Reproduce the listing below line for line, without changing anything.

####

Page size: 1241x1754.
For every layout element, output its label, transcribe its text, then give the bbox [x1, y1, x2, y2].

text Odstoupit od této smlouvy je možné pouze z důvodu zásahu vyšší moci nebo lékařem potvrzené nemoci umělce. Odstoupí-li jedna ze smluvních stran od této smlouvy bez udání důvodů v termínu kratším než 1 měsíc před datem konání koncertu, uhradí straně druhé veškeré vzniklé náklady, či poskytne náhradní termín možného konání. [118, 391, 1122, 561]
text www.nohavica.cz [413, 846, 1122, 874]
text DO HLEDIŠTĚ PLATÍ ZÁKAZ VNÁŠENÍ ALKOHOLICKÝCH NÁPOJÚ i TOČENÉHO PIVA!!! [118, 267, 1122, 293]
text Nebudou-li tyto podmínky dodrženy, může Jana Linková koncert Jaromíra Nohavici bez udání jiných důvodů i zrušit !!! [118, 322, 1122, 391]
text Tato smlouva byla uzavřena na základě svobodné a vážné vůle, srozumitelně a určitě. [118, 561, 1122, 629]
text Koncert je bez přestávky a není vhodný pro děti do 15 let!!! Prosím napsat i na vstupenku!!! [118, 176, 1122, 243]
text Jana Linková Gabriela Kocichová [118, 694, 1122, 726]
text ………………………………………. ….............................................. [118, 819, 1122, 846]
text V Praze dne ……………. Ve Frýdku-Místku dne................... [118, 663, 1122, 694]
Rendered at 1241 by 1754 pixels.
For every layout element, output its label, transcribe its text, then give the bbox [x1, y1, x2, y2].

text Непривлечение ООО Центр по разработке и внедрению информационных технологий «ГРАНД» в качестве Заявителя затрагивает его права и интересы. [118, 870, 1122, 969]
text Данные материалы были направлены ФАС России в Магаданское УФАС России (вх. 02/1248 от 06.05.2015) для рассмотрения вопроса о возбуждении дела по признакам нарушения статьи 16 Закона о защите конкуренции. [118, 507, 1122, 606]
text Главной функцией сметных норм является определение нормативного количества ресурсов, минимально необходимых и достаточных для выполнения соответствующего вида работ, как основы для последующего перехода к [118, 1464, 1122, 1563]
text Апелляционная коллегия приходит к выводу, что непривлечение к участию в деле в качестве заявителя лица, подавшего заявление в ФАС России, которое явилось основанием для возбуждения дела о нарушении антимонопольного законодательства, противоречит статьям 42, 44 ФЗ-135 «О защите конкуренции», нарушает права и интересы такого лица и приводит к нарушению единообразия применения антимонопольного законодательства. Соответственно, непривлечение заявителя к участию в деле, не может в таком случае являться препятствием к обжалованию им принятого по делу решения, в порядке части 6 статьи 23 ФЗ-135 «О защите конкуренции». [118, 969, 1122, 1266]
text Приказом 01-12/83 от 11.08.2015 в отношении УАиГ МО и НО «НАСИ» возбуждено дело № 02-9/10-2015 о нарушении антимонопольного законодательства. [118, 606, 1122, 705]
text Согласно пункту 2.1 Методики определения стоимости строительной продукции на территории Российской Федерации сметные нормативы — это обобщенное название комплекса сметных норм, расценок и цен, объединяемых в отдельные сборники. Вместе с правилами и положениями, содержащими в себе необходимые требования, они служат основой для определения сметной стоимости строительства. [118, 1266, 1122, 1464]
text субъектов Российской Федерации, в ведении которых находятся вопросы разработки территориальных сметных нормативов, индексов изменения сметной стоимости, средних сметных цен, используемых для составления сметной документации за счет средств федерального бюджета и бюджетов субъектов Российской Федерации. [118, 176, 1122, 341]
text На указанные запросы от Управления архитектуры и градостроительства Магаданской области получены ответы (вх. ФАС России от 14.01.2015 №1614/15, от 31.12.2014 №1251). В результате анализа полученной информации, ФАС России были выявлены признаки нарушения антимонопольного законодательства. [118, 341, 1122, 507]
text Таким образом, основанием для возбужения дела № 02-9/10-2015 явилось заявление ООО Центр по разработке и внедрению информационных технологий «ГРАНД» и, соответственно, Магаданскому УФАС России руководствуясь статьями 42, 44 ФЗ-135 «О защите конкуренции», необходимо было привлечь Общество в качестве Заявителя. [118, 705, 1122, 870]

####

(EXERCISE SOLUTION):
Page size: 1241x1754.
For every layout element, output its label, transcribe its text, then give the bbox [x1, y1, x2, y2].

text Odstoupit od této smlouvy je možné pouze z důvodu zásahu vyšší moci nebo lékařem potvrzené nemoci umělce. Odstoupí-li jedna ze smluvních stran od této smlouvy bez udání důvodů v termínu kratším než 1 měsíc před datem konání koncertu, uhradí straně druhé veškeré vzniklé náklady, či poskytne náhradní termín možného konání. [118, 391, 1122, 561]
text www.nohavica.cz [413, 846, 1122, 874]
text DO HLEDIŠTĚ PLATÍ ZÁKAZ VNÁŠENÍ ALKOHOLICKÝCH NÁPOJÚ i TOČENÉHO PIVA!!! [118, 267, 1122, 293]
text Nebudou-li tyto podmínky dodrženy, může Jana Linková koncert Jaromíra Nohavici bez udání jiných důvodů i zrušit !!! [118, 322, 1122, 391]
text Tato smlouva byla uzavřena na základě svobodné a vážné vůle, srozumitelně a určitě. [118, 561, 1122, 629]
text Koncert je bez přestávky a není vhodný pro děti do 15 let!!! Prosím napsat i na vstupenku!!! [118, 176, 1122, 243]
text Jana Linková Gabriela Kocichová [118, 694, 1122, 726]
text ………………………………………. ….............................................. [118, 819, 1122, 846]
text V Praze dne ……………. Ve Frýdku-Místku dne................... [118, 663, 1122, 694]
Rendered at 1241 by 1754 pixels.
For every layout element, output its label, transcribe its text, then give the bbox [x1, y1, x2, y2].

text Непривлечение ООО Центр по разработке и внедрению информационных технологий «ГРАНД» в качестве Заявителя затрагивает его права и интересы. [118, 870, 1122, 969]
text Данные материалы были направлены ФАС России в Магаданское УФАС России (вх. 02/1248 от 06.05.2015) для рассмотрения вопроса о возбуждении дела по признакам нарушения статьи 16 Закона о защите конкуренции. [118, 507, 1122, 606]
text Главной функцией сметных норм является определение нормативного количества ресурсов, минимально необходимых и достаточных для выполнения соответствующего вида работ, как основы для последующего перехода к [118, 1464, 1122, 1563]
text Апелляционная коллегия приходит к выводу, что непривлечение к участию в деле в качестве заявителя лица, подавшего заявление в ФАС России, которое явилось основанием для возбуждения дела о нарушении антимонопольного законодательства, противоречит статьям 42, 44 ФЗ-135 «О защите конкуренции», нарушает права и интересы такого лица и приводит к нарушению единообразия применения антимонопольного законодательства. Соответственно, непривлечение заявителя к участию в деле, не может в таком случае являться препятствием к обжалованию им принятого по делу решения, в порядке части 6 статьи 23 ФЗ-135 «О защите конкуренции». [118, 969, 1122, 1266]
text Приказом 01-12/83 от 11.08.2015 в отношении УАиГ МО и НО «НАСИ» возбуждено дело № 02-9/10-2015 о нарушении антимонопольного законодательства. [118, 606, 1122, 705]
text Согласно пункту 2.1 Методики определения стоимости строительной продукции на территории Российской Федерации сметные нормативы — это обобщенное название комплекса сметных норм, расценок и цен, объединяемых в отдельные сборники. Вместе с правилами и положениями, содержащими в себе необходимые требования, они служат основой для определения сметной стоимости строительства. [118, 1266, 1122, 1464]
text субъектов Российской Федерации, в ведении которых находятся вопросы разработки территориальных сметных нормативов, индексов изменения сметной стоимости, средних сметных цен, используемых для составления сметной документации за счет средств федерального бюджета и бюджетов субъектов Российской Федерации. [118, 176, 1122, 341]
text На указанные запросы от Управления архитектуры и градостроительства Магаданской области получены ответы (вх. ФАС России от 14.01.2015 №1614/15, от 31.12.2014 №1251). В результате анализа полученной информации, ФАС России были выявлены признаки нарушения антимонопольного законодательства. [118, 341, 1122, 507]
text Таким образом, основанием для возбужения дела № 02-9/10-2015 явилось заявление ООО Центр по разработке и внедрению информационных технологий «ГРАНД» и, соответственно, Магаданскому УФАС России руководствуясь статьями 42, 44 ФЗ-135 «О защите конкуренции», необходимо было привлечь Общество в качестве Заявителя. [118, 705, 1122, 870]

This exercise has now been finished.